On bookings, Gundermann said fourth-quarter orders were “pretty broad-based” across both line-fit and aftermarket, and he said management is optimistic about the pipeline, adding that demand is not a primary concern at this point.

He also discussed program timing and assumptions used in the 2026 outlook. Gundermann said Astronics is discounting some OEM production-rate increase timing by “three or four months” to be conservative. On the TS-4549/T U.S. Army Radio Test Program, he said the company now believes volume production will turn on “early in the second quarter of 2026 or shortly thereafter,” noting the prior government shutdown delayed progress.

Management also provided an update on the MV-75/FLRAA-related work. Gundermann said Astronics generated roughly $30 million of revenue in 2025 on the program (about $20 million the year before) and expects to step up to “somewhere in the neighborhood of $40 million” in 2026. He said the company expects to be largely done with the development phase by the end of 2026 and expects completion in the first half of 2027.

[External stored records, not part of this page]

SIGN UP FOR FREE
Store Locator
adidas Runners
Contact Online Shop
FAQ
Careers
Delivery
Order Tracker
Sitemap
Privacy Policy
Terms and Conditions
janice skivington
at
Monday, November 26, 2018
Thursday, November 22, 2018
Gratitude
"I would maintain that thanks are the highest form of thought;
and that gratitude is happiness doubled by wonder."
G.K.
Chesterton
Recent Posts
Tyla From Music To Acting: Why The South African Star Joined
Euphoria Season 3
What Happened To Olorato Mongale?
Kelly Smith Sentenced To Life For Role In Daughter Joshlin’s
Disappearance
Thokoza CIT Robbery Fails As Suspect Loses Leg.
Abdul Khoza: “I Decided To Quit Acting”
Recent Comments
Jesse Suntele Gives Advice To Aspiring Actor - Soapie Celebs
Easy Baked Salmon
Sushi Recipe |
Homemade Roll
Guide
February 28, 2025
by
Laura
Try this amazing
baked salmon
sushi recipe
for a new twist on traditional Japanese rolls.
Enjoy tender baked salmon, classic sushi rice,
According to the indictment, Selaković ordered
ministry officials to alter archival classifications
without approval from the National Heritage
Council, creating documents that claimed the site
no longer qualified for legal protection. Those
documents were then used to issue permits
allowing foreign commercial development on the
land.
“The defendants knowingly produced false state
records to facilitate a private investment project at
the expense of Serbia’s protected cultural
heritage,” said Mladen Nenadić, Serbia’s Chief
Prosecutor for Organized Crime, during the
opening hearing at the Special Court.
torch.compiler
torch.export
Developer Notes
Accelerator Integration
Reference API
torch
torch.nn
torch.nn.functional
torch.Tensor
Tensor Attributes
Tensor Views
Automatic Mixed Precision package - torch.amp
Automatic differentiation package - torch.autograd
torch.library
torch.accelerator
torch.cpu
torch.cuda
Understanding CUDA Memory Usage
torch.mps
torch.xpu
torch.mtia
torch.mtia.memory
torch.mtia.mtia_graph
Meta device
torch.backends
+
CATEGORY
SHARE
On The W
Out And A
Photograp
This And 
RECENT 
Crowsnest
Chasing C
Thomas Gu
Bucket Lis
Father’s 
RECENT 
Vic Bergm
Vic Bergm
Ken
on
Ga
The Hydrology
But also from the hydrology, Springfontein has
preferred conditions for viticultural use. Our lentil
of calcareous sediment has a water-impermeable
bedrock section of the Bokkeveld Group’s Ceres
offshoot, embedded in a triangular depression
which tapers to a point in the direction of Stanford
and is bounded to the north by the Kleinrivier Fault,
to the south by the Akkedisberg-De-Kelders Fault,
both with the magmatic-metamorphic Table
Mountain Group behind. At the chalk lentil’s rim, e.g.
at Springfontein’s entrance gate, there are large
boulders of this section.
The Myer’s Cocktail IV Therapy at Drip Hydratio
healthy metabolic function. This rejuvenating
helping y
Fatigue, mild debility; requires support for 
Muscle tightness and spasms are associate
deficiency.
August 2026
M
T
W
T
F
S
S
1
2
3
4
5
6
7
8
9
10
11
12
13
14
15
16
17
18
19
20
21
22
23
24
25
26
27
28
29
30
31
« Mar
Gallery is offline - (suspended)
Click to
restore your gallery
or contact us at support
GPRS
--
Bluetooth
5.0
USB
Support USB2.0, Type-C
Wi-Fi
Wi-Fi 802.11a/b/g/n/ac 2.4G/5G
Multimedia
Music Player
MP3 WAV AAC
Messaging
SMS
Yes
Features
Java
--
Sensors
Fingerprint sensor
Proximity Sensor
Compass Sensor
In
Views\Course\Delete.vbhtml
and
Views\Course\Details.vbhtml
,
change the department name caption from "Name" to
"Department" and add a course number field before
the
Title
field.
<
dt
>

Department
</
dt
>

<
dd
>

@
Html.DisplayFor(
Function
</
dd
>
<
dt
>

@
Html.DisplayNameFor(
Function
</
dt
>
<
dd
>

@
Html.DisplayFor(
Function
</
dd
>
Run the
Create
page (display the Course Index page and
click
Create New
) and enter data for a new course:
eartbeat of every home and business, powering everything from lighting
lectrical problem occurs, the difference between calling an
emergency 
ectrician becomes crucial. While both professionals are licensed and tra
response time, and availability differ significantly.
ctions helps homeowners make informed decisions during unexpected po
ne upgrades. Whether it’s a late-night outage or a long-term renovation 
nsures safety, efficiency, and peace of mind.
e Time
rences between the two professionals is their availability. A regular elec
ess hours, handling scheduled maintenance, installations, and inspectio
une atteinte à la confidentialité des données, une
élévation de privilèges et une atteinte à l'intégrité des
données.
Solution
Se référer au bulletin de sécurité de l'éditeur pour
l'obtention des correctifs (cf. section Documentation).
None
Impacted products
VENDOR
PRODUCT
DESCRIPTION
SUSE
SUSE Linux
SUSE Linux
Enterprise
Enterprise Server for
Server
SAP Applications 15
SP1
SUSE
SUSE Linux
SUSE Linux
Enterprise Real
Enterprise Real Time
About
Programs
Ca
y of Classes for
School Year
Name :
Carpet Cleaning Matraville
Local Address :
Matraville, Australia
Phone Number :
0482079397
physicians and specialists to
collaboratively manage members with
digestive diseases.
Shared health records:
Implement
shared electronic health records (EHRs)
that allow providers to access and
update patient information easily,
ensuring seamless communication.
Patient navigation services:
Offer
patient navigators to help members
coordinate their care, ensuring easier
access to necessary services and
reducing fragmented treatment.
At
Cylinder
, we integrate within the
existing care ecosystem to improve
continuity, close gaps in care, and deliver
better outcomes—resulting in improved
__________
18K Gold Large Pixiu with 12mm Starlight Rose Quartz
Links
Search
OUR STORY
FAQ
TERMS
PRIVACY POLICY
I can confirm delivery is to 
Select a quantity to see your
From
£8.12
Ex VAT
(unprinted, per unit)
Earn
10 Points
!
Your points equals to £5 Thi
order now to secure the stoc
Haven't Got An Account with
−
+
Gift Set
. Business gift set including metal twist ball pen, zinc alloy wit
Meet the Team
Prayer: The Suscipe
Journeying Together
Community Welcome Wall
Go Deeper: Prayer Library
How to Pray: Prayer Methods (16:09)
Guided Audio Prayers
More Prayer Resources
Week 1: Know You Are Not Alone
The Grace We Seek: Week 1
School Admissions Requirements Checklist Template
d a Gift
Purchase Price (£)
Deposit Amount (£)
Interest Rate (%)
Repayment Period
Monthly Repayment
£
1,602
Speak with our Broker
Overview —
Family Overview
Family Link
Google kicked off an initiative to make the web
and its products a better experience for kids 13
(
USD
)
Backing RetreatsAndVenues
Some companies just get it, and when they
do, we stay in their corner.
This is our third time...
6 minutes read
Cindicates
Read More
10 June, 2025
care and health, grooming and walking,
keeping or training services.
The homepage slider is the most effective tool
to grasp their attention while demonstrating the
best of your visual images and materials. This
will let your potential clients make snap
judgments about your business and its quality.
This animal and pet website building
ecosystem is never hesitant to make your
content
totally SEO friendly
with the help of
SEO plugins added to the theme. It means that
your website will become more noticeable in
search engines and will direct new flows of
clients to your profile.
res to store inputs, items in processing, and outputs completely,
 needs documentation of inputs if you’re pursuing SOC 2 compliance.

About Astronics (NASDAQ:ATRO)

Astronics Corporation (NASDAQ: ATRO) is a global leader in the design and manufacture of advanced technologies primarily for the aerospace, defense and semiconductor industries. Headquartered in East Aurora, New York, the company was founded in 1968 and has grown through a combination of internal development and strategic acquisitions. Astronics operates multiple business units focused on power conversion, distribution and control; cabin electronics and connectivity; aircraft lighting and safety solutions; and automated test systems.

The company’s aerospace products include onboard power generation and management systems, in-flight entertainment and connectivity hardware, LED and fluorescent lighting for aircraft cabins and cockpits, and safety equipment such as escape slide power units.